On the distant gas giant WASP-94A b, 700 light-years from Earth, the mornings bring clouds made of stone that vanish into the scorching heat by afternoon—a phenomenon that Johns Hopkins University researchers have just mapped with unprecedented clarity using the James Webb Space Telescope.
The discovery matters because for two decades, astronomers studying exoplanet atmospheres have been stymied by clouds. David Sing, a distinguished professor of earth and planetary sciences at Johns Hopkins, spent years peering through what he calls a "foggy window" at distant worlds, unable to determine what planets are actually made of. Now, by isolating the clouds themselves, his team has cracked a problem that has haunted the field since the first exoplanet was detected in 1991.
WASP-94A b orbits its star much closer than Mercury orbits the Sun, creating extreme and asymmetrical conditions. The research team used the James Webb Space Telescope to observe the planet's transits—its passages in front of its host star—measuring the atmosphere at two critical moments: the leading edge, where the planet's morning side faces the star, and the trailing edge at evening. The findings revealed a split-screen world. Mornings are dense with clouds made of magnesium silicate, the same mineral found in rocks on Earth. Evenings are crystalline and clear.
The mechanism is both familiar and alien. As clouds drift from the cool nightside of the planet into temperatures exceeding 1,000 degrees on the day side, they simply boil away—a process resembling morning fog burning off on Earth, but on a cosmic scale. Alternatively, powerful winds might lift clouds high into cooler altitudes, only to plunge them deep into the planet's superheated interior, vaporizing them entirely.
By studying the clear evening skies, first-author Sagnick Mukherjee and the team could finally see what the planet's actual composition resembled—something the Hubble Space Telescope could never achieve through the morning cloud cover. The result upended expectations. Earlier observations, which averaged in the clouds, suggested WASP-94A b contained hundreds of times more oxygen and carbon than Jupiter—a finding that contradicted planetary formation theory.
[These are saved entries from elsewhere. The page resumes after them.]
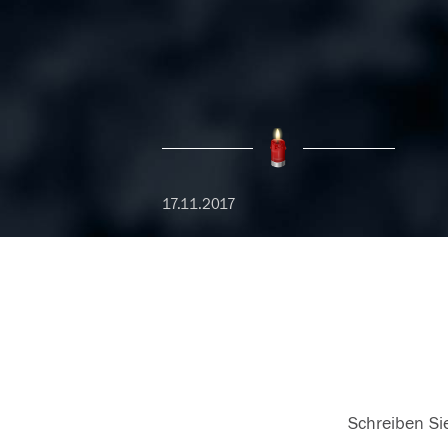
17.11.2017
Schreiben Sie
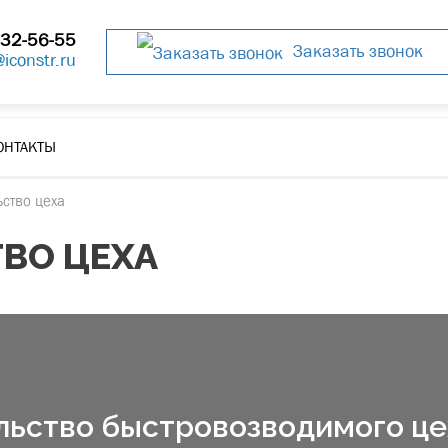
32-56-55
Заказать звонок
@iconstr.ru
ОНТАКТЫ
ьство цеха
ВО ЦЕХА
ьство быстровозводимого цех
When the clouds were separated out, the picture shifted dramatically: the planet carried only a modest surplus of these elements compared to Jupiter, bringing it into line with what scientists expect from formation models.
The insight proved portable. When Sing's team examined eight other hot gas giants, they found the same distinctive cloud cycle on two additional worlds: WASP-39 b and WASP-17 b. This suggests that both Jupiter-like compositions and the dramatic day-night atmospheric cycling are not rare oddities in the galaxy, but rather common features of hot gas giants across the cosmos.
The implications are expansive. Sing plans next to compare hot gas giants orbiting close to their stars with gas giants dwelling in the habitable zones of their host systems—the regions where liquid water might exist on planets. Each comparison deepens the map of how planets form and evolve, bringing humanity closer to understanding our own place in a universe now known to host countless worlds.